(Saved data entries)
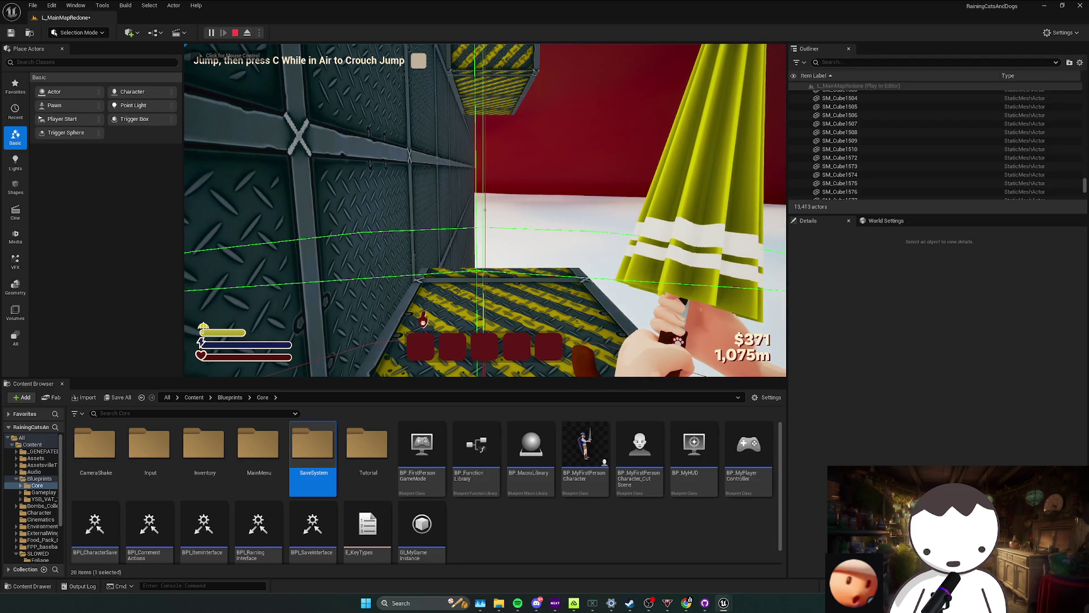
key("Escape")
left_click(680, 179)
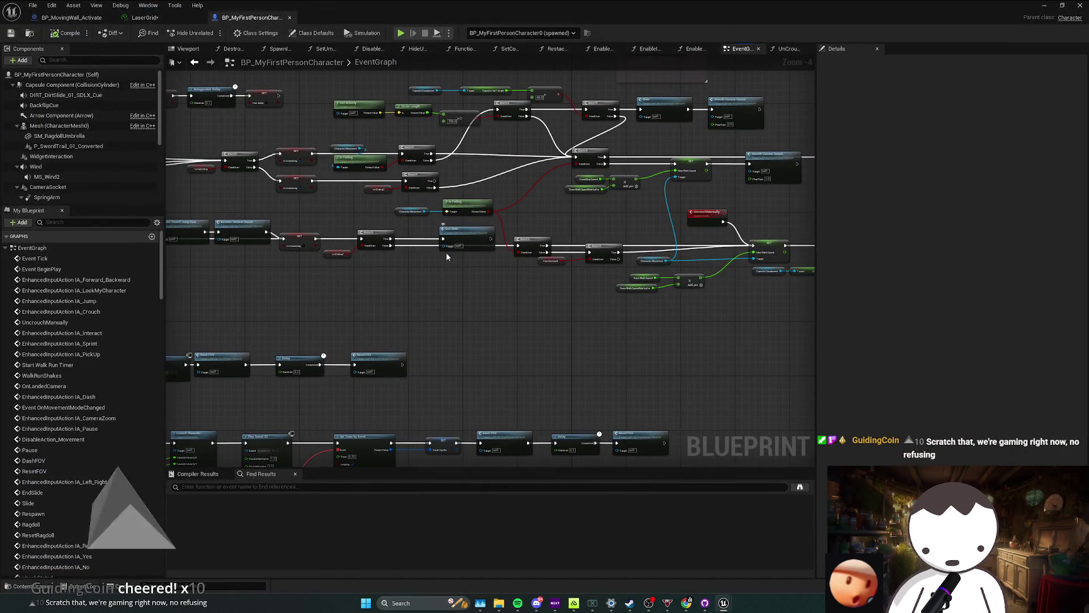
Review the crouch logic around Set Is Crouching and move the Is Sliding? node to the right.
left_click_drag(446, 252, 406, 269)
scroll(405, 270, "up", 2)
left_click(417, 260)
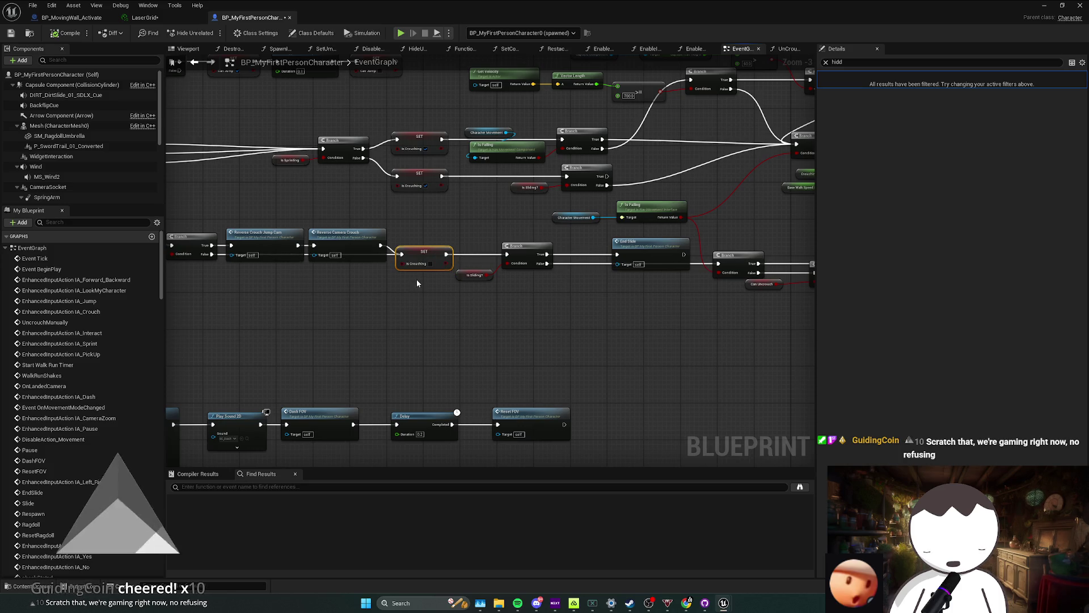
mouse_move(417, 279)
left_mouse_down()
mouse_move(435, 288)
mouse_move(461, 264)
left_mouse_up()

◆ Prompt
Once the pictures are set aside, write out each record exactly.

◆ Result of this exercise
key("Escape")
left_click(680, 179)
Review the crouch logic around Set Is Crouching and move the Is Sliding? node to the right.
left_click_drag(446, 252, 406, 269)
scroll(405, 270, "up", 2)
left_click(417, 260)
mouse_move(417, 279)
left_mouse_down()
mouse_move(435, 288)
mouse_move(461, 264)
left_mouse_up()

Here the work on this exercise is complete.